- _BRIEF_:
Among the entries below, find the lines with "space" and copy them.

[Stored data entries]
>>>>>
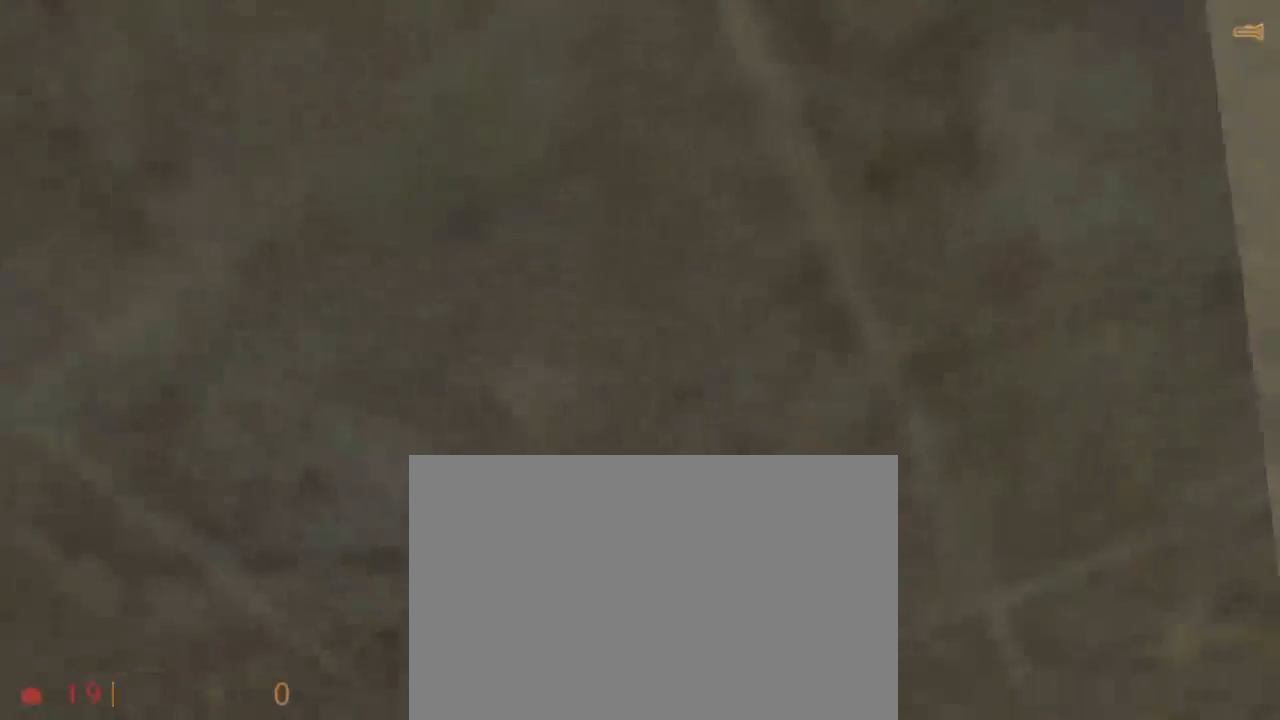
{"keys": ["ctrl", "space"], "mouse": [], "events": [[500, "space", "down"]]}
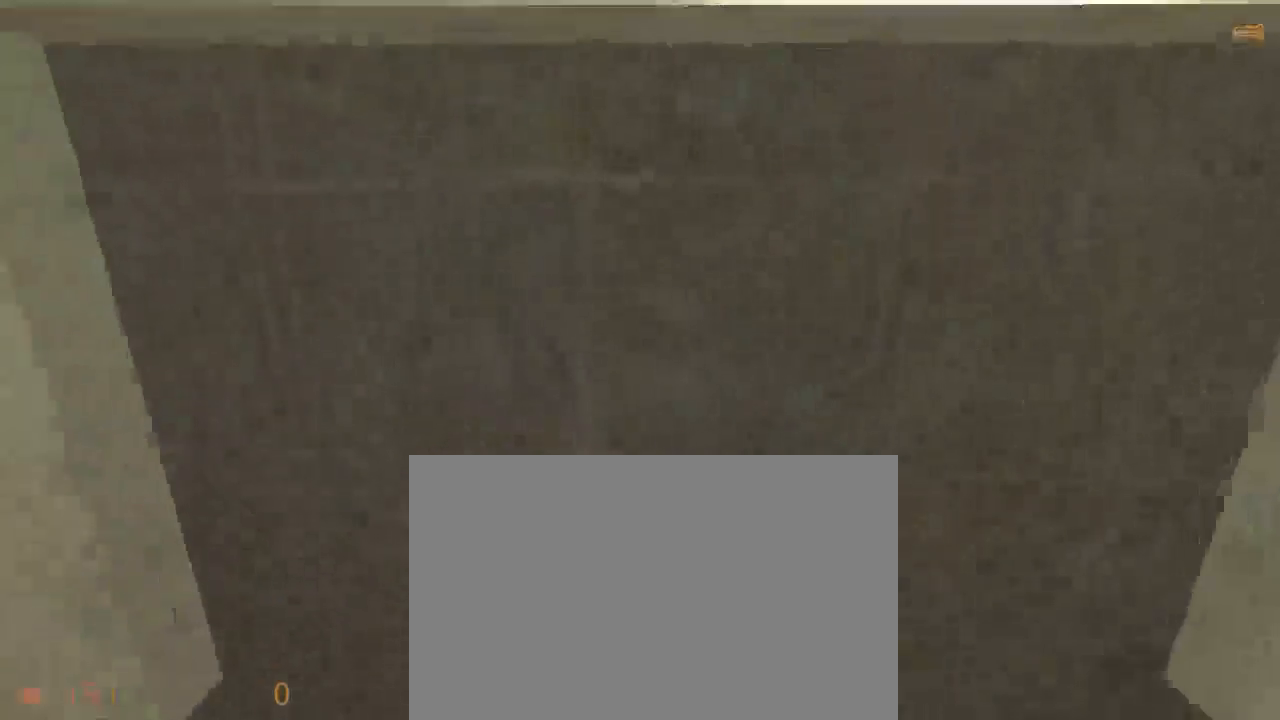
{"keys": ["ctrl"], "mouse": [], "events": [[100, "space", "up"]]}
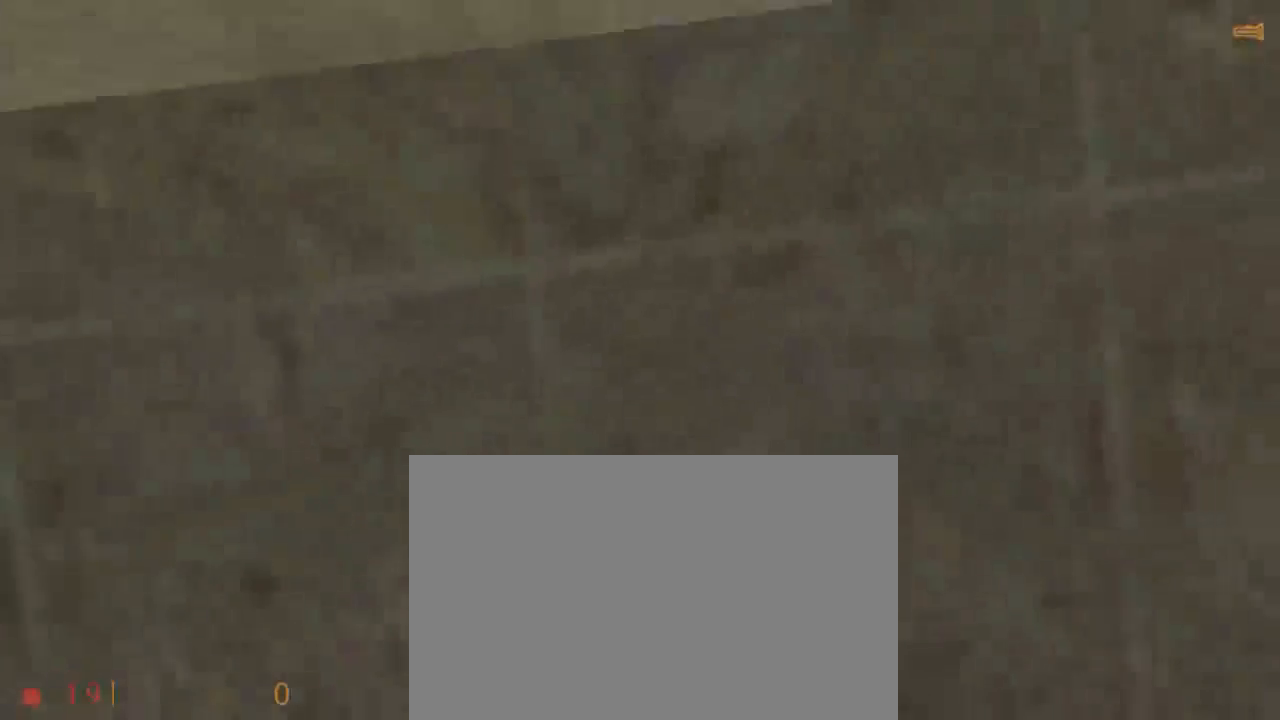
{"keys": [], "mouse": [], "events": [[183, "space", "down"], [283, "ctrl", "up"], [283, "space", "up"], [450, "ctrl", "down"], [500, "ctrl", "up"]]}
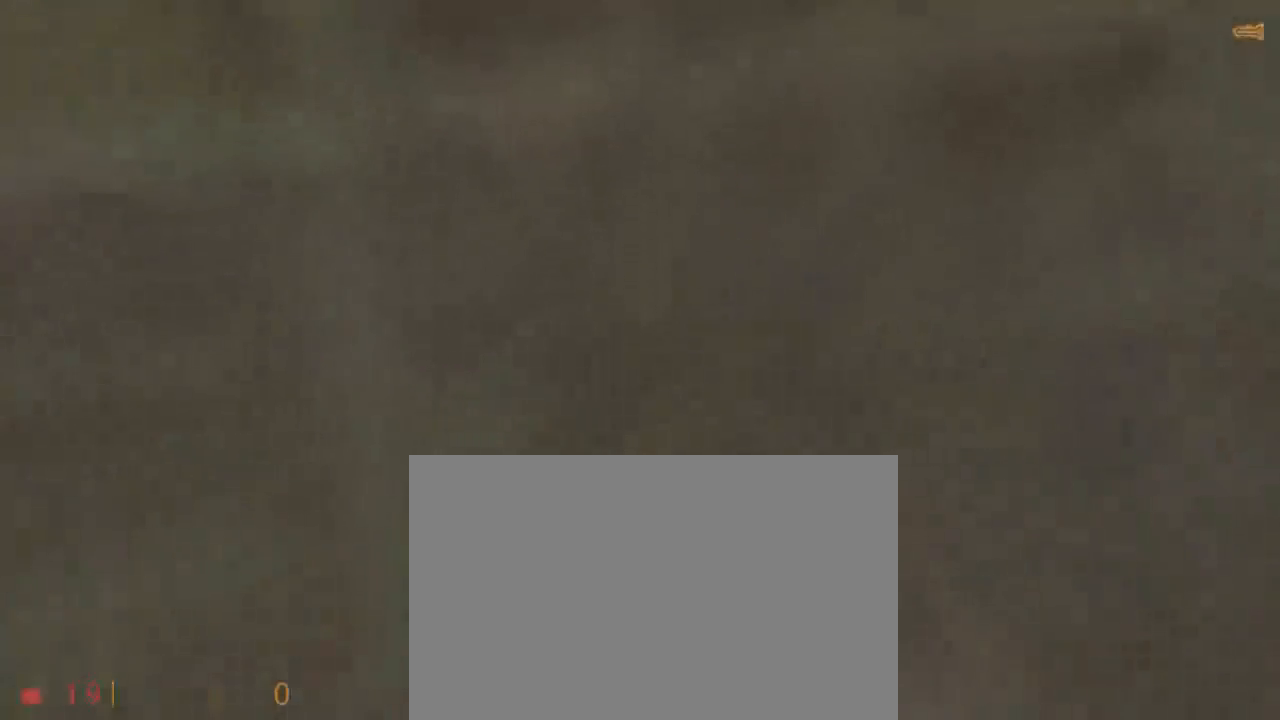
{"keys": ["ctrl"], "mouse": [], "events": [[500, "ctrl", "down"]]}
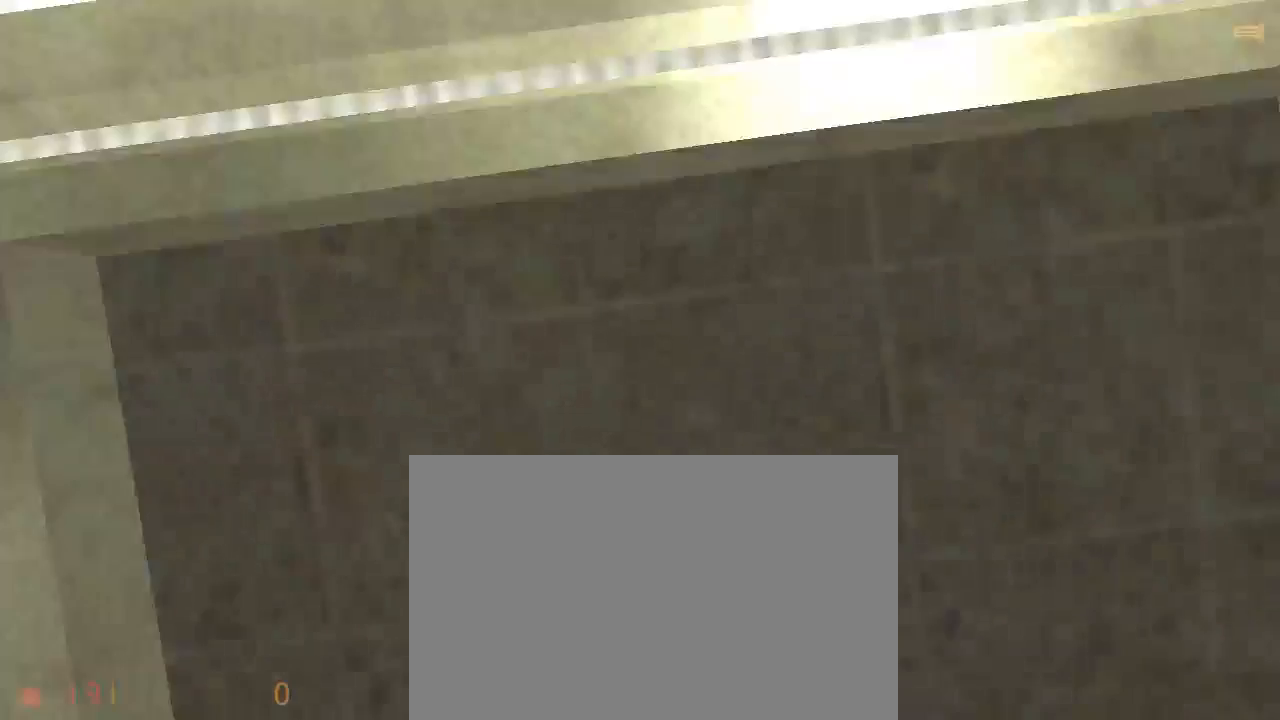
{"keys": ["ctrl", "space"], "mouse": [], "events": [[450, "space", "down"]]}
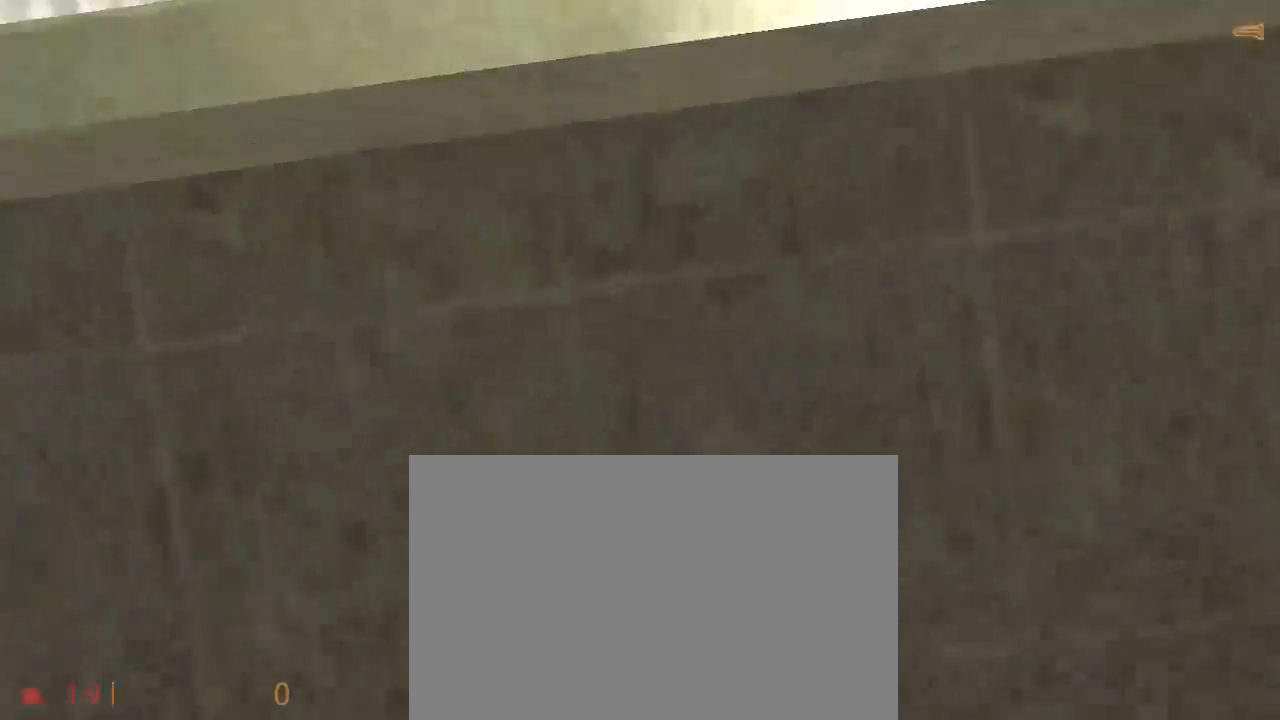
{"keys": [], "mouse": [], "events": [[83, "ctrl", "up"], [83, "space", "up"]]}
<<<<<
- _WRITTEN ANSWER_:
{"keys": ["ctrl", "space"], "mouse": [], "events": [[500, "space", "down"]]}
{"keys": ["ctrl"], "mouse": [], "events": [[100, "space", "up"]]}
{"keys": [], "mouse": [], "events": [[183, "space", "down"], [283, "ctrl", "up"], [283, "space", "up"], [450, "ctrl", "down"], [500, "ctrl", "up"]]}
{"keys": ["ctrl", "space"], "mouse": [], "events": [[450, "space", "down"]]}
{"keys": [], "mouse": [], "events": [[83, "ctrl", "up"], [83, "space", "up"]]}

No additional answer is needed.